S. L. Cemaj1, T. Connely1, H. Hon3, K. Tieken2, S. Figy3, S. Wong3, A. Fingeret2 1University Of Nebraska College Of Medicine, College Of Medicine, Omaha, NE, USA 2University Of Nebraska College Of Medicine, Department Of Surgery, Omaha, NE, USA 3University Of Nebraska College Of Medicine, Department Of Plastic And Reconstructive Surgery, Omaha, NE, USA
Introduction:
Medical students are expected to be able to perform basic suturing upon graduation. However, technical skills training for suturing is not frequently incorporated into the preclinical medical school curriculum. A proposed concept to increase exposure to suturing is to integrate art into practice by mixing cross-stitching with suturing. We hypothesize that preclinical students trained with this “cross-suturing” method demonstrate improved subjective and objective suturing performance.
Methods:
Students in their pre-clinical years were voluntarily recruited to participate in this randomized controlled study. Students were randomly assigned to the control versus cross-stitch intervention group. Both groups were provided with a basic suturing video they could review prior to the session. The intervention group participated in an art class where they were able to practice cross-suturing while the control group was sent home with suturing supplies. Measurements were conducted pre-intervention, post-intervention, and at a 2-week follow up. Their skills were measured through a mixed methods study approach. Their subjective score was graded on a Likert scale ranging from 1-4 measuring proficiency, confidence, and anxiety levels for a total of 12 points. Their objective score was measured through a deidentified video recording 5 simple interrupted sutures on a pig’s foot and were graded by two blinded expert raters using the American College of Surgeons (ACS) basic suturing and knot tying performance rating tool and Global Rating Scale (GRS) for a total of 30 points. Statistical analysis was performed using unpaired t-tests.
Results:
A total of 16 pre-clinical medical students participated. Likert and ACS scores were comparable in the pre-intervention measurements (Likert: Control 5.6±1.5 vs. Intervention 5.9±1.1, p=0.713; ACS: Control 15.4±1.9 vs.
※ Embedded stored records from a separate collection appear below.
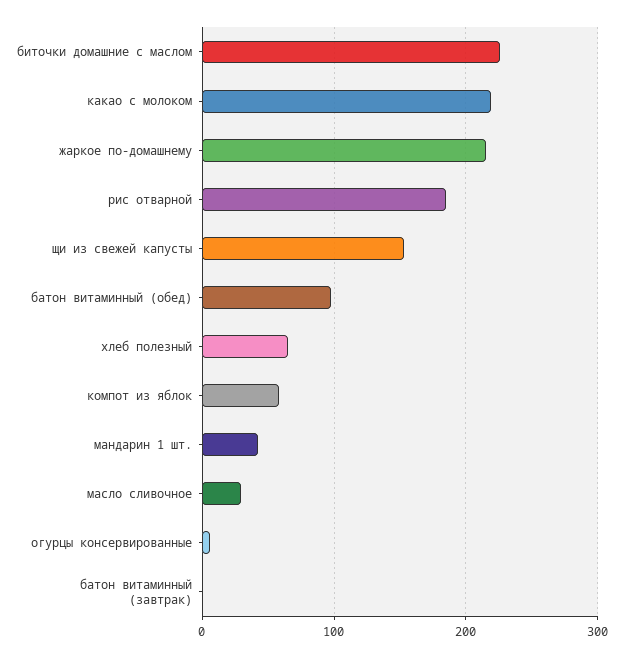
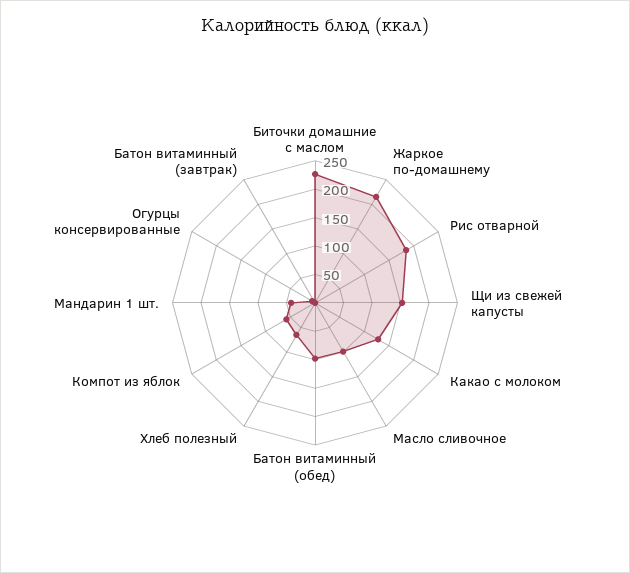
  {
    "биточки домашние с маслом": 230,
-   "какао с молоком": 220,
+   "какао с молоком": 125,
    "жаркое по-домашнему": 220,
    "рис отварной": 190,
    "щи из свежей капусты": 150,
    "батон витаминный (обед)": 100,
    "хлеб полезный": 70,
    "компот из яблок": 60,
    "мандарин 1 шт.": 40,
-   "масло сливочное": 30,
+   "масло сливочное": 100,
    "огурцы консервированные": 10,
    "батон витаминный (завтрак)": 0
  }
Intervention 18.0±3.5, p=0.0947). The intervention group showed significant improvement relative to the control group at the post-intervention measurements (Likert: Control 6.6±1.1 vs. Intervention 8.8±0.9, p=0.0007) and (ACS: Control 16.5±2.1 vs. Intervention 24.6±3.2, p=0.0001). The intervention group showed retained skills at the 2-week follow up (Likert: Intervention Post 8.8±0.9 vs. Intervention 2-week 8.5±0.8, p=0.6027) and (ACS: Intervention Post 24.6±3.2 vs. Intervention 2-week 25.2±2.1, p=0.7276).
Conclusion:
The cross-suturing approach has proven to be an effective method to improve suturing skills amongst pre-clinical medical students. This low cost and engaging approach to medical student surgical education should be explored with more medical students to better prepare them for their clinical years.